-------- DOCUMENT PASSAGE --------

In October, researchers voiced concerns when Australia’s Nuclear Science and Technology Organisation (ANSTO) began drawing up plans to close two beamlines at the country’s synchrotron.

Now, ANSTO has changed tack and says that while the terahertz/far-infrared beamline, which ceased operations in March 2025, will not be available in 2026, the infrared microspectroscopy beamline – also previously slated for closure – will still be available.

There are many applications of the terahertz/far-infrared beamline, including study of explosives, pigments and nanomaterials. Meanwhile the infrared microspectroscopy beamline can also be used across several different sectors – including fingerprint analysis, analysing food composition and learning about natural and synthetic fibres.

‘Due to increased revenue certainty, the proposal to cease operations of [the infrared microspectroscopy] instrument is withdrawn,’ reads a document issued by the agency that summarises the changes. Discussions are ongoing with external stakeholders to fund this beamline. Michael Jones, research infrastructure specialist in synchrotron science at the Queensland University of Technology in Australia, says that these ‘external stakeholders’ are university employees who use these instruments.

As part of the Bright project, these universities – based in Australia and other countries – already provide A$110 million (£56 million) to build new beamlines at the synchrotron. The new agreement will see the user community also likely pay around half the operating costs of the infrared microspectroscopy beamline for the next few years to keep it running.

But Jones says he has a problem with universities footing the bill for beamlines. ‘I wouldn’t like to see it get to the point where they then just keep doing this for all beamlines,’ he says, noting that this could lead to discrimination between the instruments used by wealthy and non-wealthy users.

No external funding for the terahertz/far-infrared beamline was forthcoming from the user community, Jones says, so that will remain closed. ‘I don’t think that the work that it does is any less important than the infrared [microspectroscopy] beamline, for instance, or any of the other beamlines,’ he notes. ‘It just seems to have a lower output and a slower output.’

As it’s harder to turn the raw data into meaningful output, it was perceived as not as useful, Jones says. ‘I think it was harder for the users to convince the university management that it was worth funding,’ he notes.

The International Synchrotron Access Program, which covered travel costs, has also been shut down. Jones has used the access programme to learn new techniques at other synchrotrons around the world and bring them back to Australia. ‘I think it’s been very useful,’ he says, noting that it’s difficult to get funding to travel to international synchrotrons. ‘This will stifle some development in Australia.’

Megan Maher, a chemical biologist at the University of Melbourne, Australia, says ANSTO should have consulted with the user community before announcing cuts. ‘They could have recruited some of these key people from our scientific community to talk about the problems they were facing and maybe come up with solutions, but that’s not how it was done,’ she notes. ‘We still don’t know on what basis those particular facilities were chosen to be shut down, such as usage or scientific output.’

An ANSTO spokesperson tells Chemistry World the process to reach the final decision was ‘transparent and equitable, including a comprehensive consultation with both internal and external stakeholders’. The spokesperson adds: ‘As a result of feedback, changes were able to be made, including the retention of some capability, such as the infrared microspectroscopy beamline at the Australian Synchrotron and the support of cosmogenic dating at the Centre for Accelerator Science.’

-------- DATA EXTRACT --------

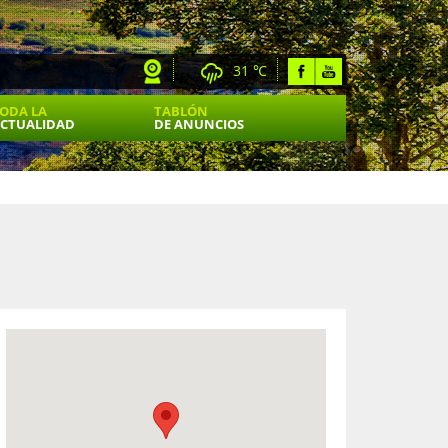
31 ℃
ODA LA
TABLÓN
CTUALIDAD
DE ANUNCIOS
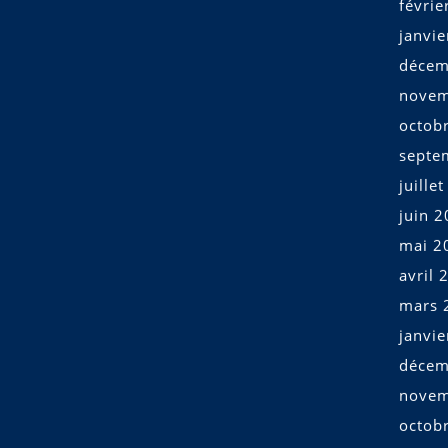
févrie
janvi
décem
novem
octob
septe
juille
juin 
mai 2
avril 
mars 
janvi
décem
novem
octob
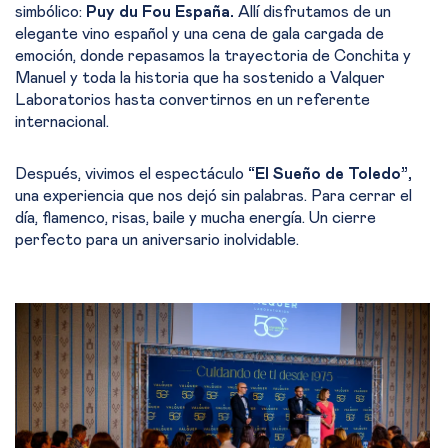
simbólico:
Puy du Fou España.
Allí disfrutamos de un
elegante vino español y una cena de gala cargada de
emoción, donde repasamos la trayectoria de Conchita y
Manuel y toda la historia que ha sostenido a Valquer
Laboratorios hasta convertirnos en un referente
internacional.
Después, vivimos el espectáculo
“El Sueño de Toledo”,
una experiencia que nos dejó sin palabras. Para cerrar el
día, flamenco, risas, baile y mucha energía. Un cierre
perfecto para un aniversario inolvidable.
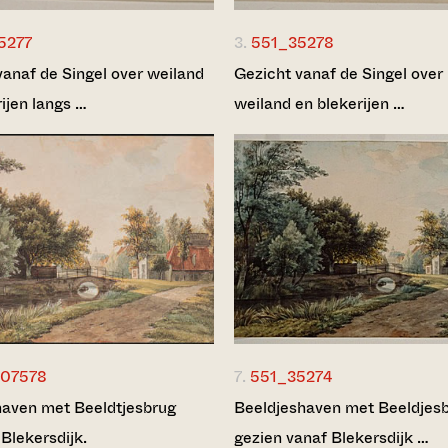
5277
3.
551_35278
vanaf de Singel over weiland
Gezicht vanaf de Singel over
ijen langs …
weiland en blekerijen …
07578
7.
551_35274
aven met Beeldtjesbrug
Beeldjeshaven met Beeldjesb
Blekersdijk.
gezien vanaf Blekersdijk …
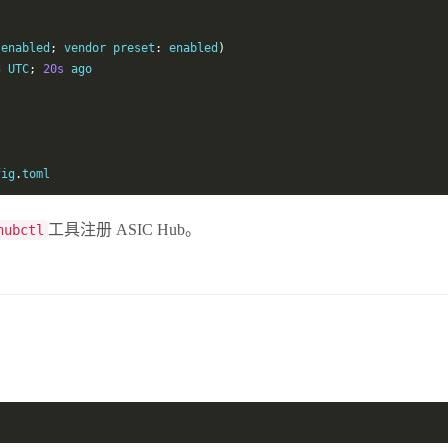
 enabled
;
 vendor preset
:
 enabled
)
3
 UTC
;
20s
 ago

fig
.
toml
工具注册 ASIC Hub。
hubctl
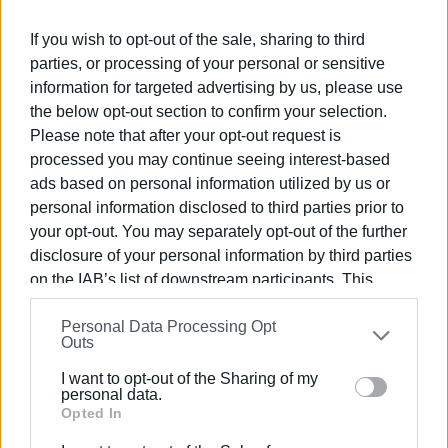
If you wish to opt-out of the sale, sharing to third
parties, or processing of your personal or sensitive
information for targeted advertising by us, please use
the below opt-out section to confirm your selection.
Please note that after your opt-out request is
processed you may continue seeing interest-based
ads based on personal information utilized by us or
personal information disclosed to third parties prior to
your opt-out. You may separately opt-out of the further
disclosure of your personal information by third parties
on the IAB’s list of downstream participants. This
information may also be disclosed by us to third parties
Personal Data Processing Opt
on the
IAB’s List of Downstream Participants
that may
Outs
further disclose it to other third parties.
I want to opt-out of the Sharing of my
Please note that this website/app uses one or more
personal data.
Εμφανίσεις: 181
Google services and may gather and store information
Opted In
including but not limited to your visit or usage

--------

* TASK TO COMPLETE: In the report on Australia's synchrotron beamlines, why was the proposal to stop operating the infrared microspectroscopy beamline withdrawn?

* RESPONSE TO THIS TASK: It was withdrawn due to increased revenue certainty.